Take from the entries below the stretch from the line with "образована вокруг желания" through the line with "ExDream Foto und", and return it exactly, leaving the pictures out.

[Source data — start]

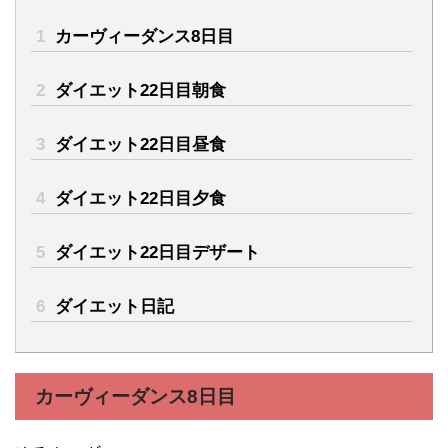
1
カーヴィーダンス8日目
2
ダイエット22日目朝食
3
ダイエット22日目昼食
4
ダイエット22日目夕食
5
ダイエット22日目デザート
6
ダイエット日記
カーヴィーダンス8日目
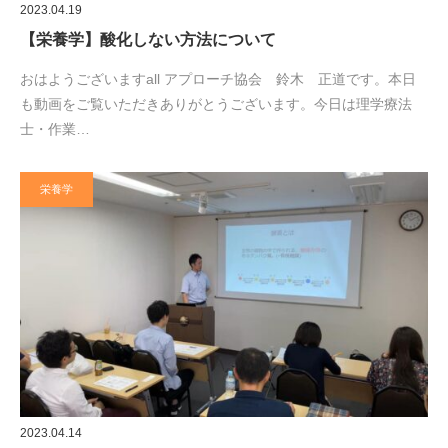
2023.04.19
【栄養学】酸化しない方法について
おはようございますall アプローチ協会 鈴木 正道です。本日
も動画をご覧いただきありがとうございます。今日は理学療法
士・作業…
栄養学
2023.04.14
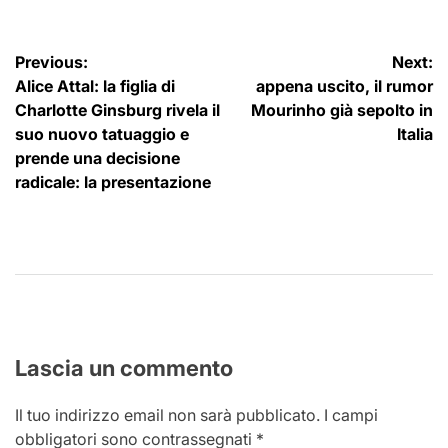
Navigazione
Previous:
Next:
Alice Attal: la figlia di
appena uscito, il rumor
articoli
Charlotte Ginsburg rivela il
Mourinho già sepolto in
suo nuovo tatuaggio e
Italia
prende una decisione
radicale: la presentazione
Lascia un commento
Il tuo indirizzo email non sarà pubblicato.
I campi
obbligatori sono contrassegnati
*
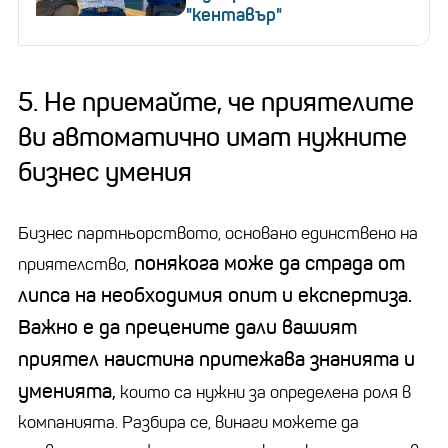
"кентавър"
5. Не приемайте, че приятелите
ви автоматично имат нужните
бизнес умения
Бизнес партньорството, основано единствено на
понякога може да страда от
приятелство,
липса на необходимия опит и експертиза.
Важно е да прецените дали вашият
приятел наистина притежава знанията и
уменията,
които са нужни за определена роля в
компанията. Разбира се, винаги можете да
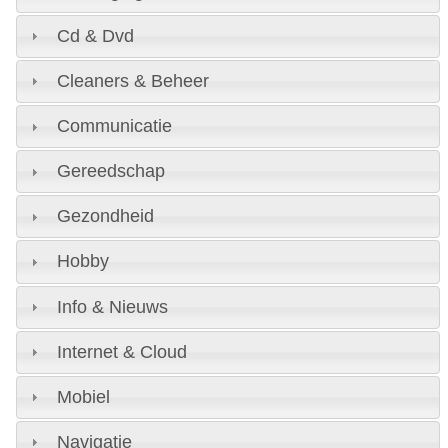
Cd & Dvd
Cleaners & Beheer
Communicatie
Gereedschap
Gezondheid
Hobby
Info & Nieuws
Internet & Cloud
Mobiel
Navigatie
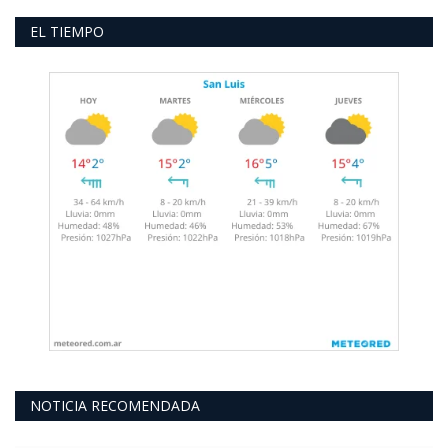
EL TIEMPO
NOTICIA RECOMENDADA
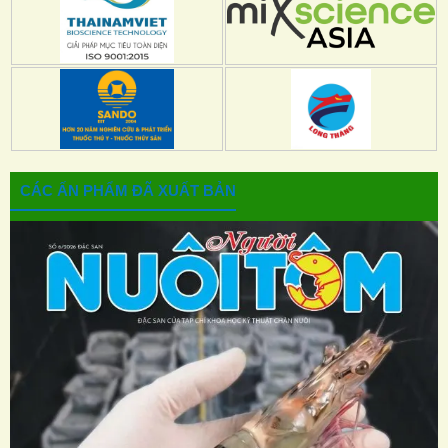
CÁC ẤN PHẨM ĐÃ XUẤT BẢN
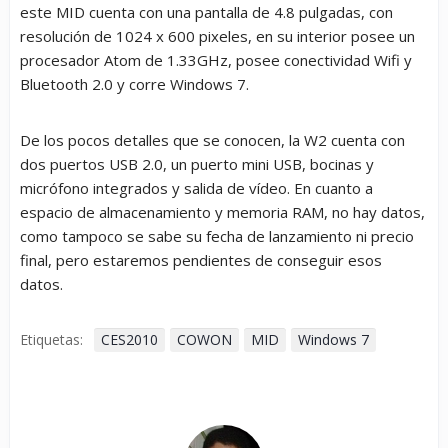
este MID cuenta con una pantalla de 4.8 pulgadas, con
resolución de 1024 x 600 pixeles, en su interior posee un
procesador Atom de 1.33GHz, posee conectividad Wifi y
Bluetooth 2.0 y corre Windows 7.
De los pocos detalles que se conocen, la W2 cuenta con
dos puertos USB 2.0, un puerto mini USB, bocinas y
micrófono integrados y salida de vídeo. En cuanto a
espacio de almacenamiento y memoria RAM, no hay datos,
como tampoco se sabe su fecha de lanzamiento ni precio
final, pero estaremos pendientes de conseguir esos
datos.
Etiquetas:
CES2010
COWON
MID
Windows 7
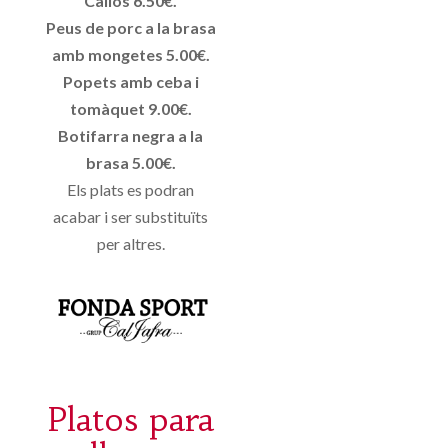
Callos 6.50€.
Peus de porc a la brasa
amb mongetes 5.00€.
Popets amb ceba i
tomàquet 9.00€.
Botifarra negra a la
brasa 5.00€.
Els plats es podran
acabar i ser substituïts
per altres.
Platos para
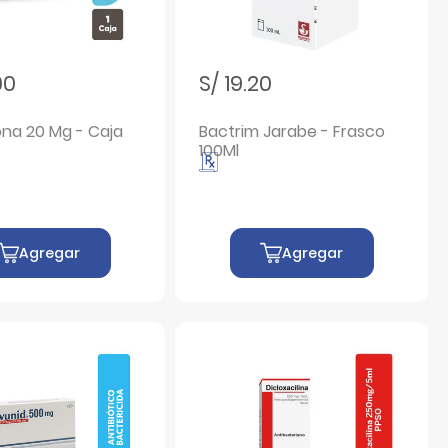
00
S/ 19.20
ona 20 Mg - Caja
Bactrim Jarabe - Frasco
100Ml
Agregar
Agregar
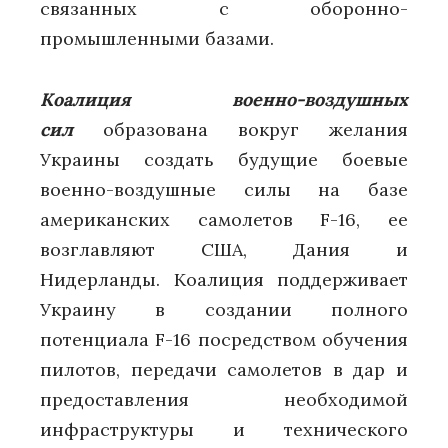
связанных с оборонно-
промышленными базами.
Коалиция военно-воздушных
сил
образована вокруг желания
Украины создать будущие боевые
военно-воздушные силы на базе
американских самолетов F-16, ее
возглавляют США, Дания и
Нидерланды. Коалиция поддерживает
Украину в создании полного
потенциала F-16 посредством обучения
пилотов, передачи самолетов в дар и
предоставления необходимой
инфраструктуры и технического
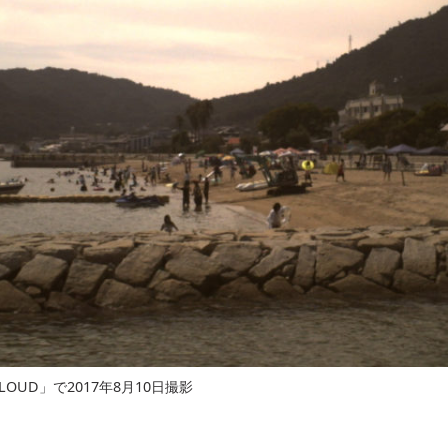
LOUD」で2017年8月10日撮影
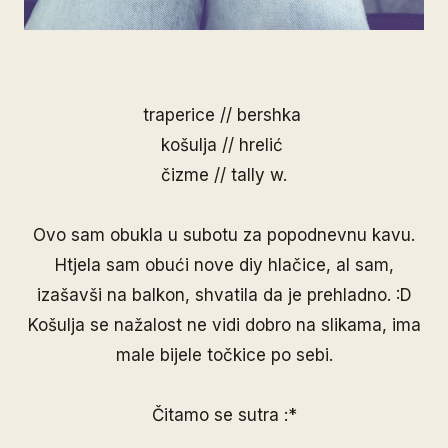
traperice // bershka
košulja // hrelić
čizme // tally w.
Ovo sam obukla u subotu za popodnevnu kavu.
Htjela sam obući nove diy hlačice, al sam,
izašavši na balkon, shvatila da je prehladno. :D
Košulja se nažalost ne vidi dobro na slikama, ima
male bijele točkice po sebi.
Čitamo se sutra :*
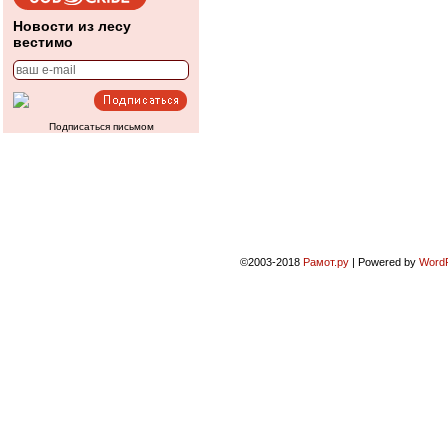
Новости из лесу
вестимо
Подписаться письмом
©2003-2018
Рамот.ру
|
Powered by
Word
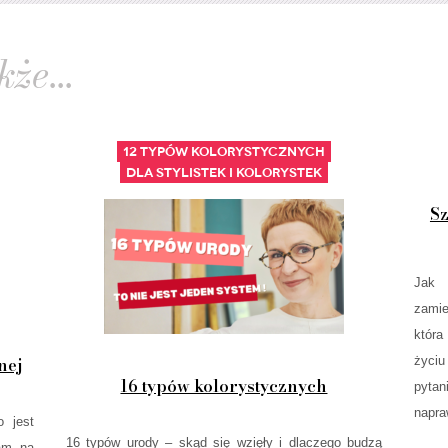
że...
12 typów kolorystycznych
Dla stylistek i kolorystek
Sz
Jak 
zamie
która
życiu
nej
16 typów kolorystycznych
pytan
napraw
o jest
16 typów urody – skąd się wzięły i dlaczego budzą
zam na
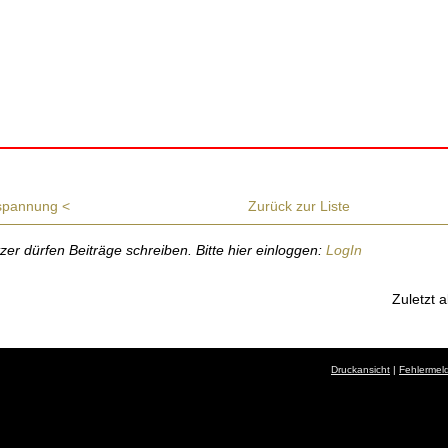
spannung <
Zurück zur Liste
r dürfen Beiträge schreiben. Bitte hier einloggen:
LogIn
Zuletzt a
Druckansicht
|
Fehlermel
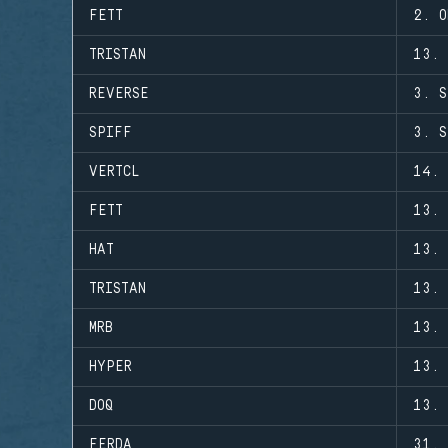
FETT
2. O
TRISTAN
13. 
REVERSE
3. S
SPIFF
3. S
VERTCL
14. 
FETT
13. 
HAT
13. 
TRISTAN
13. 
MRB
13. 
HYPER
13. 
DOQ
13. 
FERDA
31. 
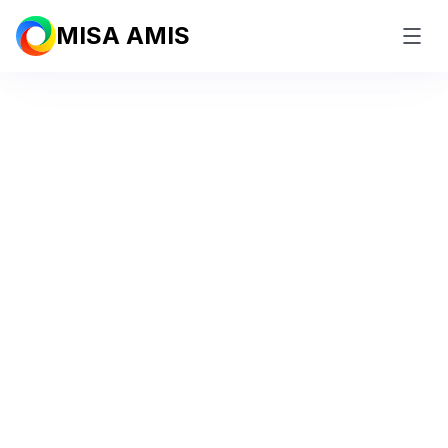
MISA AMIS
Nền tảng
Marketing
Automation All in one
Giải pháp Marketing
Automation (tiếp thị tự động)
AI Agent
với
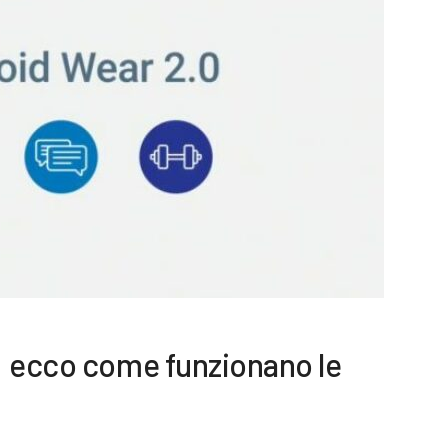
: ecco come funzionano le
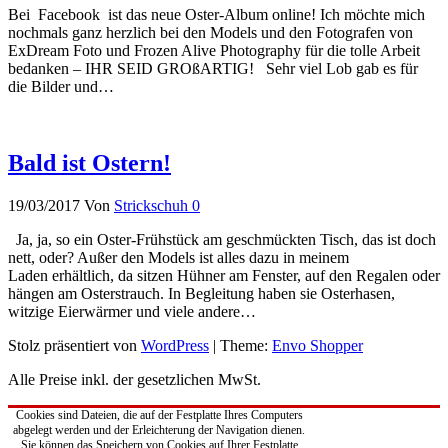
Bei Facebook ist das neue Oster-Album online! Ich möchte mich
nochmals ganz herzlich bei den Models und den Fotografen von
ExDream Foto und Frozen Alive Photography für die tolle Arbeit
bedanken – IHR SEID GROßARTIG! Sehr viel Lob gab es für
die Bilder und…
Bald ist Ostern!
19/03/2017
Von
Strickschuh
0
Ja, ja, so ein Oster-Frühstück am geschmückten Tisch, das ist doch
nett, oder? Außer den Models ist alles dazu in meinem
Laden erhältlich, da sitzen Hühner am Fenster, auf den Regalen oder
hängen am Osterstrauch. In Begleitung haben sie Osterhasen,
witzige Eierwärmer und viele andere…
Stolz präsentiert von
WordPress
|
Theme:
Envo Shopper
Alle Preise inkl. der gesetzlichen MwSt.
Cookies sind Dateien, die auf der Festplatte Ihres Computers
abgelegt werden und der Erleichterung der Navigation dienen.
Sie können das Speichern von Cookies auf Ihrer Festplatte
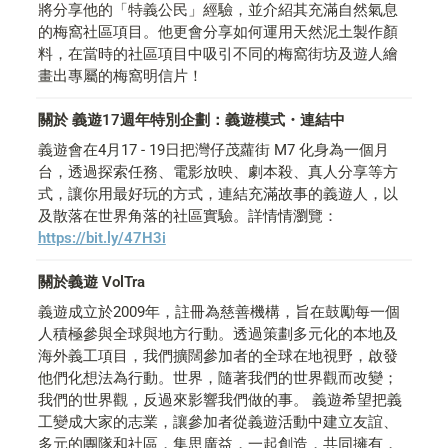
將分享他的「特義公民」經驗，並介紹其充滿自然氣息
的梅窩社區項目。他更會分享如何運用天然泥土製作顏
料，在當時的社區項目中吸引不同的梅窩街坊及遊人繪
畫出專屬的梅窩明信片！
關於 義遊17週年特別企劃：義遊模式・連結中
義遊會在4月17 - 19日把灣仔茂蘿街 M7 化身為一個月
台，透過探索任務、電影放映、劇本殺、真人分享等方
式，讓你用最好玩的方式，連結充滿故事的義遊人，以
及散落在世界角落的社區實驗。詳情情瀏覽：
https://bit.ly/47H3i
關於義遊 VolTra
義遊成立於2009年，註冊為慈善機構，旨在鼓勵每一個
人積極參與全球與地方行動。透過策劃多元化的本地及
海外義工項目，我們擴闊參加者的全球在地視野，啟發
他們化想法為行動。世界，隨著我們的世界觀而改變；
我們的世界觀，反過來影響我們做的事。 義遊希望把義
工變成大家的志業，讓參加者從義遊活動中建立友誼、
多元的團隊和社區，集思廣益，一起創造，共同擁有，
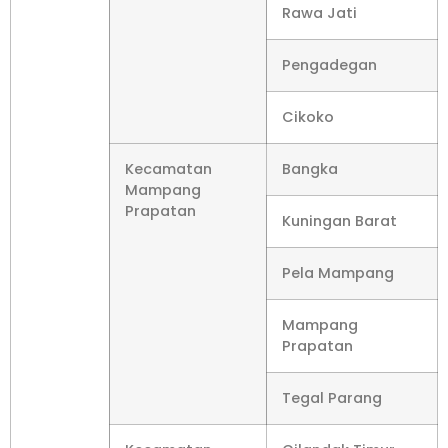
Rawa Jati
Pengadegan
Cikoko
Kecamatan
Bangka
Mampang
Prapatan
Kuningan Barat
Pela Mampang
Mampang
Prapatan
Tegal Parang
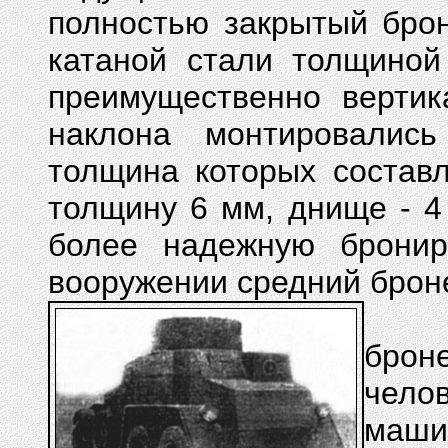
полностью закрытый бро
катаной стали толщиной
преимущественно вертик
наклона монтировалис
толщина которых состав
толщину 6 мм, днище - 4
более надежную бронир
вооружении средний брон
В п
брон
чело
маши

[Source data — finish]

Exercise solution:
образована вокруг желания
Украины создать будущие боевые
военно-воздушные силы на базе
американских самолетов F-16, ее
возглавляют США, Дания и
Нидерланды. Коалиция поддерживает
Украину в создании полного
потенциала F-16 посредством обучения
пилотов, передачи самолетов в дар и
предоставления необходимой
инфраструктуры и технического
LOUD」で2017年8月10日撮影
traperice // bershka
košulja // hrelić
čizme // tally w.
Ovo sam obukla u subotu za popodnevnu kavu.
Htjela sam obući nove diy hlačice, al sam,
izašavši na balkon, shvatila da je prehladno. :D
Košulja se nažalost ne vidi dobro na slikama, ima
male bijele točkice po sebi.
Čitamo se sutra :*
Новости из лесу
вестимо
Подписаться письмом
©2003-2018
Рамот.ру
|
Powered by
Word
że...
12 typów kolorystycznych
Dla stylistek i kolorystek
Sz
Jak 
zamie
która
życiu
nej
16 typów kolorystycznych
pytan
napraw
o jest
16 typów urody – skąd się wzięły i dlaczego budzą
zam na
spannung <
Zurück zur Liste
r dürfen Beiträge schreiben. Bitte hier einloggen:
LogIn
Zuletzt a
Druckansicht
|
Fehlermel
FETT
2. O
TRISTAN
13. 
REVERSE
3. S
SPIFF
3. S
VERTCL
14. 
FETT
13. 
HAT
13. 
TRISTAN
13. 
MRB
13. 
HYPER
13. 
DOQ
13. 
FERDA
31. 
MISA AMIS
Nền tảng
Marketing
Automation All in one
Giải pháp Marketing
Automation (tiếp thị tự động)
AI Agent
với
: ecco come funzionano le
Bei Facebook ist das neue Oster-Album online! Ich möchte mich
nochmals ganz herzlich bei den Models und den Fotografen von
ExDream Foto und Frozen Alive Photography für die tolle Arbeit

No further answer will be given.